The team behind the redesign of Chester I. Lewis Reflection Square Park has released conceptual plans for the new park this week. The park will serve as an entryway to the new Kansas College of Osteopathic Medicine School while highlighting the life and legacy of one of Wichita’s most prominent civil rights leaders.
Each aspect of the park will honor pivotal moments in Chester Lewis’ life, incorporating a stage with a rendering of a map of Wichita’s redlined districts on the floor and turf field suitable for sitting or laying down. Lewis, an African American civil rights lawyer, was among the first to fight red-lining in Wichita, which had one the nation’s worst percentages of redlined districts.

Next to the stage will be six steel panels highlighting Lewis’ civil rights advocacy, including desegregation of housing, schools, restaurants, and railways.
“Coming into this project. I looked at parks around the United States, especially parks dedicated to our heroes and our leaders. I looked at how they were constructed and how the story was told, and something that I realized was that a lot of the parks were one-dimensional,” said Anthony Joiner, an art consultant for the project. “We knew that Chester Lewis was pivotal in so many things that he did, so we wanted this park to tell that full story.”

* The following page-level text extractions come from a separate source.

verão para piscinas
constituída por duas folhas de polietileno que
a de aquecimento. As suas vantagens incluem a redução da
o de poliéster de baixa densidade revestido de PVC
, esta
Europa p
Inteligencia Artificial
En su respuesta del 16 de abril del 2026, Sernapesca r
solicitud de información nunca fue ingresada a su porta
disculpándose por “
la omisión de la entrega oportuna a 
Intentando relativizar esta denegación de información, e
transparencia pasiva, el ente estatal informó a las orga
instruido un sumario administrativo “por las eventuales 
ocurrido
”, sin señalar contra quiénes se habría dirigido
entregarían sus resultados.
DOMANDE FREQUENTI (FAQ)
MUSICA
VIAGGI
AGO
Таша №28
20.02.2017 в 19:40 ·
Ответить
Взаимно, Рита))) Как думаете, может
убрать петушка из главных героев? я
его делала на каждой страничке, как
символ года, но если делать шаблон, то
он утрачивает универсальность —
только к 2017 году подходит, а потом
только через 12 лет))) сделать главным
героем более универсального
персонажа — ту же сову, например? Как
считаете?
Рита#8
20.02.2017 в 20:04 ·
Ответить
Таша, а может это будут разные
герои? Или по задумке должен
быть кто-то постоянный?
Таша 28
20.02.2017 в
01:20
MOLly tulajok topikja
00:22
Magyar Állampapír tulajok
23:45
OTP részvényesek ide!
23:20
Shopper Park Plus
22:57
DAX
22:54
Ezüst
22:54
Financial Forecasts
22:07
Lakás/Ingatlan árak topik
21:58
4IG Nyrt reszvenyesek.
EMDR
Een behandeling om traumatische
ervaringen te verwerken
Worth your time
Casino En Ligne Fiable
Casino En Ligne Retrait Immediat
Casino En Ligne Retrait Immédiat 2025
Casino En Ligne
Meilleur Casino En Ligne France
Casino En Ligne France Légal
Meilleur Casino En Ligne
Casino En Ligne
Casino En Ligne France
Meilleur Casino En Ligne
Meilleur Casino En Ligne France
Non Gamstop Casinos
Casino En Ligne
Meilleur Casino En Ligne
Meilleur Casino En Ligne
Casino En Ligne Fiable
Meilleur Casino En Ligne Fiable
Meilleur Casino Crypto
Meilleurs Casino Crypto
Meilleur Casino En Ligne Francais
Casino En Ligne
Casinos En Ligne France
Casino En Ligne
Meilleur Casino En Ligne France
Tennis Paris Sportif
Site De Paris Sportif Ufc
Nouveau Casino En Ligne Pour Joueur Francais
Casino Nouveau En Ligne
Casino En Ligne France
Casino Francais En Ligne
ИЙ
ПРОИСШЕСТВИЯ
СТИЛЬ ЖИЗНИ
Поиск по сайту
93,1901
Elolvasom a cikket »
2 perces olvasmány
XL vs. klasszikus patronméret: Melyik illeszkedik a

Joiner, the founder of Mulberry Art Gallery, wanted to choose artists who could connect with Lewis’ story and the African-American experience in the United States. The artists also needed to demonstrate an ability to story-tell through their work.
In the end, two artists were chosen, Matthew Mazzota, a nationally recognized artist from New York known for creating structures, and Ellamonique Boccus, a local artist responsible for several projects like Jackie Robinson Park at the entry to the League 42 baseball fields in McAdams Park and the Ninth Street Art Project, between I-135 and Hillside. .
“All of the designs really are from the minds of the artists. One of the most important things in regards to what they’re creating is the story itself, the mood, the emotion, and that comes from having conversations with the Lewis family,” said Joiner.
LK Architecture, a Wichita design firm, will be responsible for creating the actual design elements for the park.
After conversations with the family, Joiner and his team decided against keeping the Dockum Drug Store lunch counter sit-in sculpture in the park. Although this was a significant event in Wichita history, The family felt the sit-in was merely one moment in Lewis’ long life of activism. A new location for the lunch counter sculpture is still being carefully considered.

The redesign will also incorporate several features to accommodate the needs of future medical students, community members, and tourists. Joiner wants the park to serve as a communal space where people can fellowship while learning and honoring Chester Lewis.
“The previous park was not activated, and people were not connected to So coming into it this time. We want it to be something that people look to engage with,” said Joiner.” When new people come to Wichita, it becomes that space where people say, hey, we need to go look at Chester Lewis Park, similar to the way people said we need to see the Keeper of the Plains.”
The redesign team estimates Chester I. Lewis Reflection Square Park will be completed in Summer 2022.